More research must be carried out to explore further the health benefits of live microbes

”Although the dose-response associations we found were relatively modest, it was notable that these estimated benefits applied to several plausible and important health outcomes and were robust to adjustment for available confounders, including body mass index,” says co-lead author Prof. Dan Tancredi, PhD, of University of California – Davis.

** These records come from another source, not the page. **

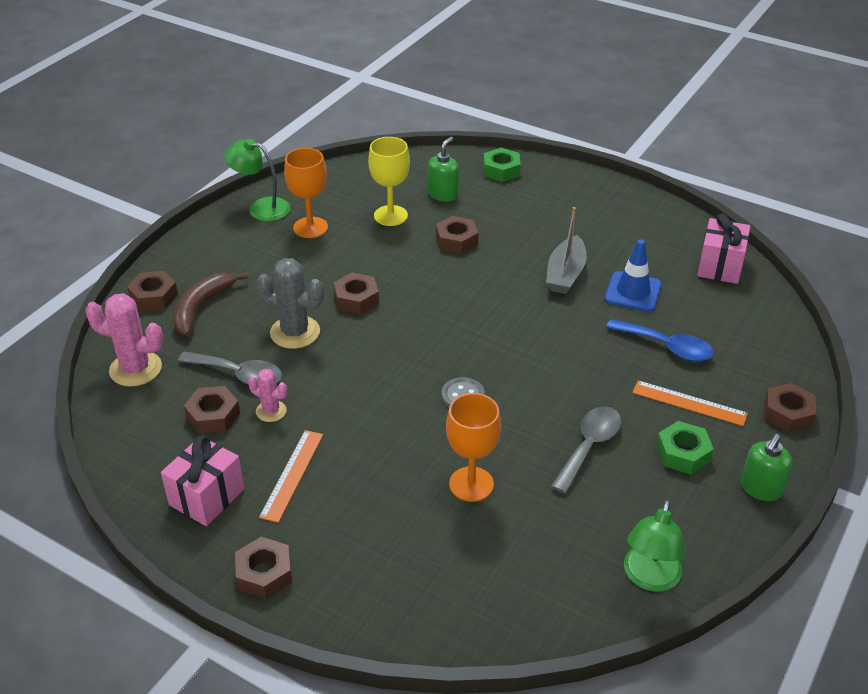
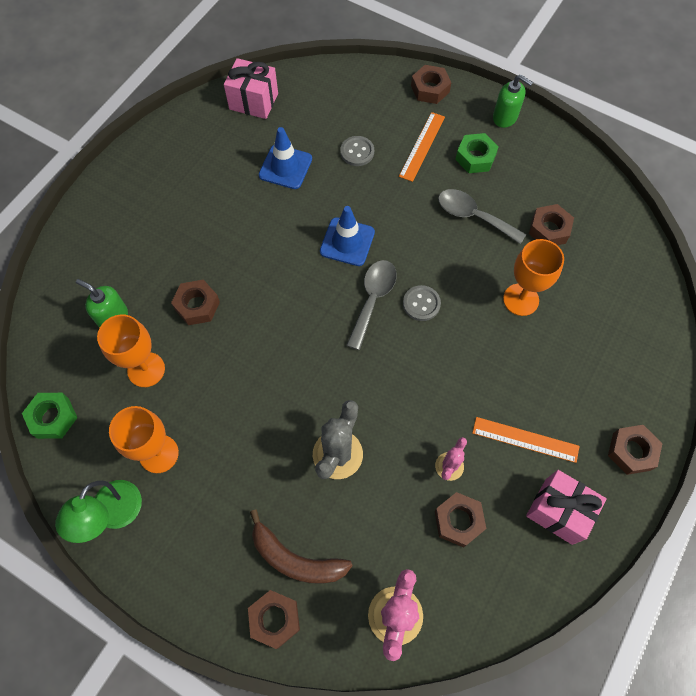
camera: 90 degrees left, 25 degrees up
grey spoon [178,351,282,385] -> grey spoon moved to [346,260,397,350]
brown nut [334,272,379,315] -> brown nut moved to [529,204,574,245]
yellow goblet [368,137,410,226] -> orange goblet [97,314,165,387]
green nut [483,148,521,182] -> green nut moved to [22,393,78,439]
grey boat [546,207,587,294] -> none
blue spoon [606,319,714,361] -> grey button [340,136,374,166]
green lamp [624,499,685,592] -> none
none -> blue traffic cone [320,206,375,266]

“More research that extends these findings to other populations and research that uses study designs that permit stronger causal claims is needed, especially given the potential benefits that might be available by simply substituting into the diet more foods that have safe live microbes.”

ISAPP Executive Science Officer Mary Ellen Sanders, PhD, points out that the research is analysing all microbes in foods, not just probiotics. So this includes environmental microbes associated with raw fruits and vegetables and lactic acid bacteria associated with fermented foods. Thus, this study differs from probiotic research, as it focusses on microbes defined to the strain level, specific dose and proven health benefits.

Co-first author Prof. Colin Hill, PhD, of University College Cork, Ireland, says it’s possible that dietary advice of the future could include a recommendation for the daily consumption of high levels of live dietary microbes.

“Those foods with high levels of microbes (fermented foods, raw vegetables and fruits) are all nutritionally valuable parts of a healthy and diverse diet,” he explains.

“Secondly, these same foods could be providing an additional, hitherto unrecognised, health benefit due to live microbes themselves that enter the gut and interact with the host microbiome, immune system and even the enteric nervous system”.